[ACTIVITY]
Within the listing below, how many lines hold "center"? Reply with that number and no other text.

[EXTRACTED RECORDS]
= = = = = = =

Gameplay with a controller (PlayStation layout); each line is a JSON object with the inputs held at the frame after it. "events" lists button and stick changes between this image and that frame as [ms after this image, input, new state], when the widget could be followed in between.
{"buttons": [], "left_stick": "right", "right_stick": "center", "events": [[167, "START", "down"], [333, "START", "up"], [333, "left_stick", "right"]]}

= = = = = = =

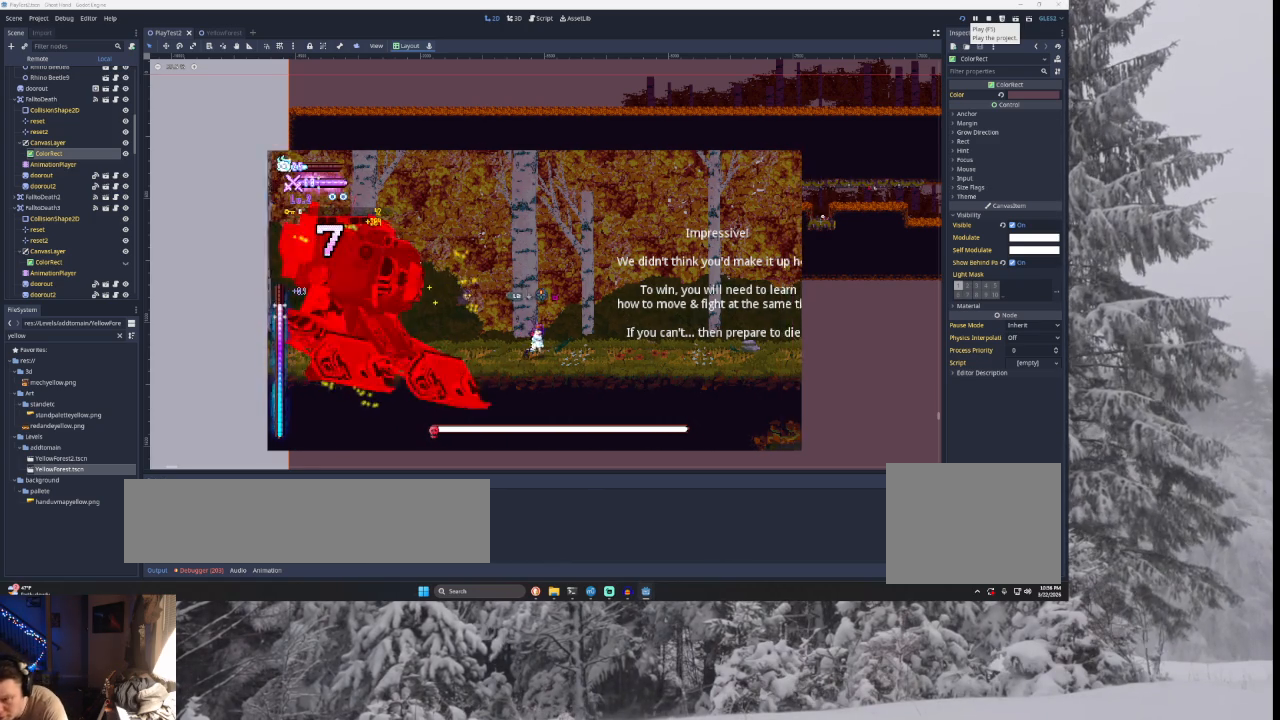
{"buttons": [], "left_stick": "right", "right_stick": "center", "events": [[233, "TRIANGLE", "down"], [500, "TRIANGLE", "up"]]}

= = = = = = =

[REPLY TO THE TASK]
2